Photo : ©Nicolas Henry

Avant de faire un petit break mérité, l’équipe technique comme toujours n’a pas ménagé ses efforts. Nous avons eu encore sept jours assez rythmés après ce chantier d’été de trois semaines, l’objectif étant de remettre COMMEUNSEULHOMME à l’eau. C’est fait ! Il faut dire que nous avons enchaîné le test à 90 degrés, un démâtage, le déquillage, un remâtage, le requillage, plus le ponçage de la carène. Il a fallu aussi enlever du plomb dans la quille suite au test de redressement, ce qui est plutôt une bonne nouvelle, car nous pensions devoir en rajouter. Le mât est désormais remis aux cotes, et dès que nous rentrerons dans deux semaines, on achèvera de parfaitement le régler. On a également reçu nos nouvelles voiles Incidences. Enfin, on a fait une belle carène au bateau, et je suis d’autant plus satisfait que nous n’avions pas d’endroit spécifique sur le terre-plein, vu qu’à Port-La-Forêt en ce moment, c’est un peu l’embouteillage entre les vacances et l’avant Vendée Globe. Honnêtement, je ne me doutais pas avant de préparer ce tour du monde que ce serait un tel « Lego », et que nous passerions autant de temps à démonter et remonter le bateau. Mais c’est en même temps tellement passionnant de s’approprier la machine sur laquelle je vais passer trois mois seul. Physiquement, je me sens vraiment bien. Franchement, il y a un an, je ne pensais jamais que nous serions aussi avancés dans le projet, et parfaitement dans les « clous ». Je me faisais la réflexion il y a quelques jours, me disant que j’étais même en avance sur les prévisions les plus optimistes, et j’ai même entendu dire qu’il y avait nombre de concurrents qui rêveraient d’avoir ce degré de préparation à trois mois pile du départ du Vendée Globe. C’est une belle satisfaction pour tous nos mécènes et l’équipe qui œuvre sur le projet. N’empêche, l’une de mes interrogations aujourd’hui est de savoir comment je vais me comporter en course, comment je vais me situer par rapport aux autres, et ce sans me mettre trop de pression. Mais je pense que tous les skippers cogitent aussi… Sur ces bonnes paroles, je pars quelques jours en vacances, histoire de déconnecter un peu, tout en poursuivant ma préparation physique !
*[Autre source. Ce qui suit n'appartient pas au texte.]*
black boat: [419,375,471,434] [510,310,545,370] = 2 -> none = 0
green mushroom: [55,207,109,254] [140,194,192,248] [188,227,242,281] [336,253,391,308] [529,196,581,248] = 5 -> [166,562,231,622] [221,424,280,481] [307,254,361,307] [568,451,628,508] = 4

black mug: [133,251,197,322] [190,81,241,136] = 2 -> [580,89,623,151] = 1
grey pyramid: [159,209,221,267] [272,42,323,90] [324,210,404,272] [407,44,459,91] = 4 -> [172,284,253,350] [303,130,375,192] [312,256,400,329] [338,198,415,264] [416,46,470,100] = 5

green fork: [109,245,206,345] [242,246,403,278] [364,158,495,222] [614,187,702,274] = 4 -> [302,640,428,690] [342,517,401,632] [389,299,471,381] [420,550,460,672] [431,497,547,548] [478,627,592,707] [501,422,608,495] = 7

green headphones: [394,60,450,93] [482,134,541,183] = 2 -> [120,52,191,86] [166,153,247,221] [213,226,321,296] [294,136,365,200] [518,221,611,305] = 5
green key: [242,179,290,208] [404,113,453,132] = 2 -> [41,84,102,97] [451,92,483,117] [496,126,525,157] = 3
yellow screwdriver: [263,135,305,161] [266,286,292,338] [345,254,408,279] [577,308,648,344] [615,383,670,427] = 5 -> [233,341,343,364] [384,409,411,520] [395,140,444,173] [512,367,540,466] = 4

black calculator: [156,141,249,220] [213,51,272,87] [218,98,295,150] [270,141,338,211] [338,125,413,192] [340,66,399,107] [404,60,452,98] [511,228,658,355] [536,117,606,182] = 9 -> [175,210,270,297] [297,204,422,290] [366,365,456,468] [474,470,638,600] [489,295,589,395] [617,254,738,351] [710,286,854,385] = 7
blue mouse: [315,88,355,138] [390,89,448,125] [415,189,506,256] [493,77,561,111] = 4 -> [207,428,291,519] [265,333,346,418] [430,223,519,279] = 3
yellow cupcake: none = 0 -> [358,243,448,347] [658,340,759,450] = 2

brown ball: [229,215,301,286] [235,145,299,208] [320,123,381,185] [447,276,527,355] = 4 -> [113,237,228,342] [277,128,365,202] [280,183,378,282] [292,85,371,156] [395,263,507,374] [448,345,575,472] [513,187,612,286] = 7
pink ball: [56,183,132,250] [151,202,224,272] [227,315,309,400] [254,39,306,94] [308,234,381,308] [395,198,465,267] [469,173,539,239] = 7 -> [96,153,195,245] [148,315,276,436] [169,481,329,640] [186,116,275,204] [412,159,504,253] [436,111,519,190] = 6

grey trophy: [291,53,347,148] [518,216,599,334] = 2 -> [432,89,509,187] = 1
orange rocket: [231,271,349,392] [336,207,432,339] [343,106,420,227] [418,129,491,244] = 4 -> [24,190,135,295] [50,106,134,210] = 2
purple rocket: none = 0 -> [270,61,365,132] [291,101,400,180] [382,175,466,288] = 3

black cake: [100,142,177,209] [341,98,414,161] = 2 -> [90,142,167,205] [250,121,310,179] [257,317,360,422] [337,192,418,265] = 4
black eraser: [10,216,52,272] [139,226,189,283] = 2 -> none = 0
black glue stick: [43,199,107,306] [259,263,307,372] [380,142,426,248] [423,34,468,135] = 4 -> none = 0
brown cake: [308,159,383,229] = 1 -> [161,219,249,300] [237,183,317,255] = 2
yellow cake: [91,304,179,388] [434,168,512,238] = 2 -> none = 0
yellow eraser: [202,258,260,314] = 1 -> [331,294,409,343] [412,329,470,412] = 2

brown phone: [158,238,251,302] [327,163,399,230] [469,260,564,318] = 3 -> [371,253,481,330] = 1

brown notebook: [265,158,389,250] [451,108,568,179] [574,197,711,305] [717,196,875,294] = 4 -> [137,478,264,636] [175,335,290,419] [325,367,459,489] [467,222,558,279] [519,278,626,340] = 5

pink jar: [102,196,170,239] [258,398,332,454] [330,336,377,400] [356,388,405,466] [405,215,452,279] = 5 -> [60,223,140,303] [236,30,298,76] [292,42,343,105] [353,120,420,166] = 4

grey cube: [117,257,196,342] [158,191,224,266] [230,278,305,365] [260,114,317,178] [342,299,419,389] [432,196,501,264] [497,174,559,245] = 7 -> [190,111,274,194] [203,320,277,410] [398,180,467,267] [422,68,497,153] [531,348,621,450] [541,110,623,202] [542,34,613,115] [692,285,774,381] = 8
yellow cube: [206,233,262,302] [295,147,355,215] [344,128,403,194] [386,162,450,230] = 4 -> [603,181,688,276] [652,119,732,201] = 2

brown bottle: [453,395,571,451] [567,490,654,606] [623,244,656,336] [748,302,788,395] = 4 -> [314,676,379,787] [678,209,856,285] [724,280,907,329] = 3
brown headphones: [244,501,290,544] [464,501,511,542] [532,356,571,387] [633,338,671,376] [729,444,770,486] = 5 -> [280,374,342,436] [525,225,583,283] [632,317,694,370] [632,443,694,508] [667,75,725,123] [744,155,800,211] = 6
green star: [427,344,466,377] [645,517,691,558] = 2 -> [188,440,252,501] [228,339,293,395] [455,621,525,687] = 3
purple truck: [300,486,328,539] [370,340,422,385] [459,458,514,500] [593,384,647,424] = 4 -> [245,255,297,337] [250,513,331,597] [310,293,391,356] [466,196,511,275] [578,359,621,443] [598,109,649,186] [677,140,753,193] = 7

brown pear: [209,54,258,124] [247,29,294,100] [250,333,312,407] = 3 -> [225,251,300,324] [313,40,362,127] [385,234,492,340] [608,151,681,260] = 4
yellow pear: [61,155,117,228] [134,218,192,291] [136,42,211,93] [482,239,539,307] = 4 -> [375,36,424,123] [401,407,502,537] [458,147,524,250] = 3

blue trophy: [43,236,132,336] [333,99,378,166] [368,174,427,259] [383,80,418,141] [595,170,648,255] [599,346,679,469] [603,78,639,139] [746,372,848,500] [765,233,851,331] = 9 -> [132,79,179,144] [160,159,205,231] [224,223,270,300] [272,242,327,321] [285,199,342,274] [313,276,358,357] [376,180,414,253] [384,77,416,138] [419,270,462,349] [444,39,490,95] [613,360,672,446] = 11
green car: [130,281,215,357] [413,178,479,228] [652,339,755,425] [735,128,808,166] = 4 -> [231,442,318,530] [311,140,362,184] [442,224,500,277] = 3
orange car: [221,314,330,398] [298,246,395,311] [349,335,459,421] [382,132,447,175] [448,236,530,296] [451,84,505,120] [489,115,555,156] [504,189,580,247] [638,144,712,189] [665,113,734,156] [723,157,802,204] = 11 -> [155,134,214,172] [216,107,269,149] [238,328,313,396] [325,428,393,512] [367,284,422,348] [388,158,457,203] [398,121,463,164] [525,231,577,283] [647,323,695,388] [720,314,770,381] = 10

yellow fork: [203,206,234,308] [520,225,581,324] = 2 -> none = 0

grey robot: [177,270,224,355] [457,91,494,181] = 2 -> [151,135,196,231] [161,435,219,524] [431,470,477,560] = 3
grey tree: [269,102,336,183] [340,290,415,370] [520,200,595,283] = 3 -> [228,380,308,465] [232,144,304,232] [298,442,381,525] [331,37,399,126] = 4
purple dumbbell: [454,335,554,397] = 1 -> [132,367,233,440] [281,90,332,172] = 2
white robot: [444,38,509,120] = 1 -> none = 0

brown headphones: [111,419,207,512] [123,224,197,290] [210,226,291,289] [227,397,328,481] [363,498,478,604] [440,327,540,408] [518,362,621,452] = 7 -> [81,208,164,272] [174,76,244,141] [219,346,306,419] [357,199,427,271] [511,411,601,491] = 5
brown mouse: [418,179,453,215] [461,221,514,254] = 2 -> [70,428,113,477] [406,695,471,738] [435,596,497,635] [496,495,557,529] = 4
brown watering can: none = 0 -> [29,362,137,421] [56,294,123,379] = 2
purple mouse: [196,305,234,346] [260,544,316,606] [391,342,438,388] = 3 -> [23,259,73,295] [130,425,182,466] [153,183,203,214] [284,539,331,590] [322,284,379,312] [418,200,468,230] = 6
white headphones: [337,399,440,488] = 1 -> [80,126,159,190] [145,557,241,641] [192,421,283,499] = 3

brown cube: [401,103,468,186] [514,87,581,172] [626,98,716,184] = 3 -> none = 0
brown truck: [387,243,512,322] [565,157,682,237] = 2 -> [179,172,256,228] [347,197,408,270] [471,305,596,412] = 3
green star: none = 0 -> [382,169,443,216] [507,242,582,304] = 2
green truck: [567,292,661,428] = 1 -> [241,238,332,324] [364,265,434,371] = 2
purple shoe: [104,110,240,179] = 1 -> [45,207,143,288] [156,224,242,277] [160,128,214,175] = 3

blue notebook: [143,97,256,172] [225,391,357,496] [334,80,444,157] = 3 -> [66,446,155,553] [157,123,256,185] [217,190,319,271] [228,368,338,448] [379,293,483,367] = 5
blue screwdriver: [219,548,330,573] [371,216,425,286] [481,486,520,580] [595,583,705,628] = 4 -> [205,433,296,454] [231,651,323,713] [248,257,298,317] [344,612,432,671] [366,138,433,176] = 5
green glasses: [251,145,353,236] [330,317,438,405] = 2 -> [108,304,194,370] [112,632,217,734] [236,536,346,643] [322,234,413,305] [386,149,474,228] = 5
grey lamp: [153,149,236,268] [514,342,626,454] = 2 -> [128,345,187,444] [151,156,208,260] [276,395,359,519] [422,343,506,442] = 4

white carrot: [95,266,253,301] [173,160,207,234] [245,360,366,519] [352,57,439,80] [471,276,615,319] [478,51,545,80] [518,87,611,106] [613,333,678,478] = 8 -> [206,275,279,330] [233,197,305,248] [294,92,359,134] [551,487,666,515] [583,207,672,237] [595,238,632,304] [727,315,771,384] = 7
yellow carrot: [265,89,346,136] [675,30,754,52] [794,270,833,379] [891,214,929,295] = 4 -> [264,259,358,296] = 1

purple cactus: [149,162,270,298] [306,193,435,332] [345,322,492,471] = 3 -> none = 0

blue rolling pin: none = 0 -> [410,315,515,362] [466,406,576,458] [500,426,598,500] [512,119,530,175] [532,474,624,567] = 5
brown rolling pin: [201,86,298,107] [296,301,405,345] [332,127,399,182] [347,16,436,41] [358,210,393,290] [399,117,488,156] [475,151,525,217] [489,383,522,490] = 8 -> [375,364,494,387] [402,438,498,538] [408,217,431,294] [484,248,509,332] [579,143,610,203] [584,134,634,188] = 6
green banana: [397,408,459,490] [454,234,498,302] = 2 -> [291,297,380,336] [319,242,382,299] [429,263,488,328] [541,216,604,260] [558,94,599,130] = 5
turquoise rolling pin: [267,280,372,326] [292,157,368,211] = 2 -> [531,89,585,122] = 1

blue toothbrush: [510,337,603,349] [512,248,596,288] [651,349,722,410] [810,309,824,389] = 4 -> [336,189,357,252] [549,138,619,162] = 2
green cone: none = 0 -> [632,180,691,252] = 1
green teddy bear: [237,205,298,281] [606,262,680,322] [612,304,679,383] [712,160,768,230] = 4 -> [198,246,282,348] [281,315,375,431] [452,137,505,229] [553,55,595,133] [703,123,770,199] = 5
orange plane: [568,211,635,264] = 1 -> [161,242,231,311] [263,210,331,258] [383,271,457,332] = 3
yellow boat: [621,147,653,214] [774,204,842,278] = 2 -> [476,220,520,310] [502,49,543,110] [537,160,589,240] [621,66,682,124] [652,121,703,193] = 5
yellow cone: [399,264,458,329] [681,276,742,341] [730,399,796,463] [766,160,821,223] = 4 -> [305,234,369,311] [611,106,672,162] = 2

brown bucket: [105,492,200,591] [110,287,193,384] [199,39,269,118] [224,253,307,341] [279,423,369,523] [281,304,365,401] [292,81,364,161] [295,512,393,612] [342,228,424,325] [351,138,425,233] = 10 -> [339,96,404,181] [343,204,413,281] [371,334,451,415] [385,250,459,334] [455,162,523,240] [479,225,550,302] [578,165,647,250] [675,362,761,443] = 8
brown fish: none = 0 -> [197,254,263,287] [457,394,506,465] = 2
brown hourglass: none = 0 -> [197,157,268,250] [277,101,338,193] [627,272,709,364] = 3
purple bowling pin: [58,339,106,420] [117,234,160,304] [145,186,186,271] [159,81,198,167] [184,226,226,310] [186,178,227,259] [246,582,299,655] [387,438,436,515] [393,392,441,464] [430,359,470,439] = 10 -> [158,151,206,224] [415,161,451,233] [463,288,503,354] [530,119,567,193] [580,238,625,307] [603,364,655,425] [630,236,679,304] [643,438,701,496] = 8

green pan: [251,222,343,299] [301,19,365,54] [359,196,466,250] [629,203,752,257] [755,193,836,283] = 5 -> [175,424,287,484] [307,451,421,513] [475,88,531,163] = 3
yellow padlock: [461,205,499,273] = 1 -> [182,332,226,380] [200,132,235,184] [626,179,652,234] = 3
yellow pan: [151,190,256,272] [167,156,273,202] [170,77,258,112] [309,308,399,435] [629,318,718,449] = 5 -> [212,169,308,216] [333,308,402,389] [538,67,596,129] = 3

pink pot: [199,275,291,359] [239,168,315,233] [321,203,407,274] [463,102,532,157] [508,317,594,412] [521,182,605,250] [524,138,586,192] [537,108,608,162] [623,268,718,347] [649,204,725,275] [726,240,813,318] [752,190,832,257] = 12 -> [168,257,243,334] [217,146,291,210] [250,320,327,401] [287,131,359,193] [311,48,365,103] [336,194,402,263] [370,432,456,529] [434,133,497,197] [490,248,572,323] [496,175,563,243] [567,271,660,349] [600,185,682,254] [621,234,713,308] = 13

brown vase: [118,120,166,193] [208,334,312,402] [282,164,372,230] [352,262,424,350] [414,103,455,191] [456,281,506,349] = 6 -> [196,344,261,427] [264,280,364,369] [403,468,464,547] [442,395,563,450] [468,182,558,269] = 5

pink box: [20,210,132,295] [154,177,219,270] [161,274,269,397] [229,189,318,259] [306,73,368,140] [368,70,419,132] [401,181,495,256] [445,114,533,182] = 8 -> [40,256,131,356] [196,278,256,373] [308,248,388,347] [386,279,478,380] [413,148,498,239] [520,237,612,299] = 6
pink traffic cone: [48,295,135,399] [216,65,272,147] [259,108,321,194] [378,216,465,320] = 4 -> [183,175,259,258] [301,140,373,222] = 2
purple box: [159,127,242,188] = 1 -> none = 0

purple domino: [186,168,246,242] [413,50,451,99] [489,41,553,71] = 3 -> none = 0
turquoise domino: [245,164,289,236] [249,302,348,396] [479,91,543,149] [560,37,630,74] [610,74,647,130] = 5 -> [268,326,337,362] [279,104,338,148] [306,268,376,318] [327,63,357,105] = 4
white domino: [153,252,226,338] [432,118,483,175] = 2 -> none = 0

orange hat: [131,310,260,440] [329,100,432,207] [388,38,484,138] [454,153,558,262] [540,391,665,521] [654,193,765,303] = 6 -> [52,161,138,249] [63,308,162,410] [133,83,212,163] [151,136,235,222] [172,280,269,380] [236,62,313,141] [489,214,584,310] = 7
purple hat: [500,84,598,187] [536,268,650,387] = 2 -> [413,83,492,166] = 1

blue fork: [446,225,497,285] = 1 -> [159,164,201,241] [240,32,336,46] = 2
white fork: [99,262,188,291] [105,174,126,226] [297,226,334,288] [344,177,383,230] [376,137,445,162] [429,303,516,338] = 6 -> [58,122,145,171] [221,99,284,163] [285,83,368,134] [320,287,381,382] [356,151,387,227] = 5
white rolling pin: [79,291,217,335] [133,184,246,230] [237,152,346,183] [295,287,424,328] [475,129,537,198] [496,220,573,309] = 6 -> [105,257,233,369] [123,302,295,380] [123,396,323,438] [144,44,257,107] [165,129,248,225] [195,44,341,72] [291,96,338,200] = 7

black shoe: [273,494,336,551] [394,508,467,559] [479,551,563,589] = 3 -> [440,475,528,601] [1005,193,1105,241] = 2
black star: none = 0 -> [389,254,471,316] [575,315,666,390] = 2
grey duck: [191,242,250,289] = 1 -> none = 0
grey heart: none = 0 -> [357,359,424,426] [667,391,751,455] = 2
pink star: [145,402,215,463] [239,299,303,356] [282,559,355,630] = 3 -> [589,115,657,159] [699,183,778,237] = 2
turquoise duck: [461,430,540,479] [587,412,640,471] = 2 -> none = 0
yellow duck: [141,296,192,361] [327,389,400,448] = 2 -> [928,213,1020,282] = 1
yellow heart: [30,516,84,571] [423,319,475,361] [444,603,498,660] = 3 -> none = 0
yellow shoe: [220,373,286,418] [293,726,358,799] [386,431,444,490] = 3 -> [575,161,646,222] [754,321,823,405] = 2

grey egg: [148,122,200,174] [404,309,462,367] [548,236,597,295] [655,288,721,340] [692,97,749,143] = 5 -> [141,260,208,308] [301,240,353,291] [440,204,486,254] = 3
Le chiffre de la semaine: 30: Le nombre de kilos de plomb qui ont été ôtés de la quille suite au test à 90 degrés permettant de connaître le moment de redressement du bateau en cas de chavirage. La quille avec son voile et son bulbe en forme de torpille pèse au total près de 2,7 tonnes, soit quasiment le tiers du poids total du bateau,

Les mots pour le dire : Carène: C’est la coque du bateau composée des œuvres vives qui se situent sous l’eau et des œuvres mortes qui se situent au-dessus de l’eau. La surface de la carène doit être parfaitement lisse et propre pour obtenir une glisse optimale… et nécessite donc un fastidieux travail de ponçage.

Déquillage : Fait de désolidariser la quille accrochée à la coque du bateau. La quille composée d’un voile en acier et d’un bulbe en plomb peint en orange ou jaune fluo (afin d’être mieux repéré en cas de chavirage) est fixée sur un robuste axe en acier sur la partie structurelle du fond de coque, et angulée d’un bord sur l’autre par d’énormes vérins.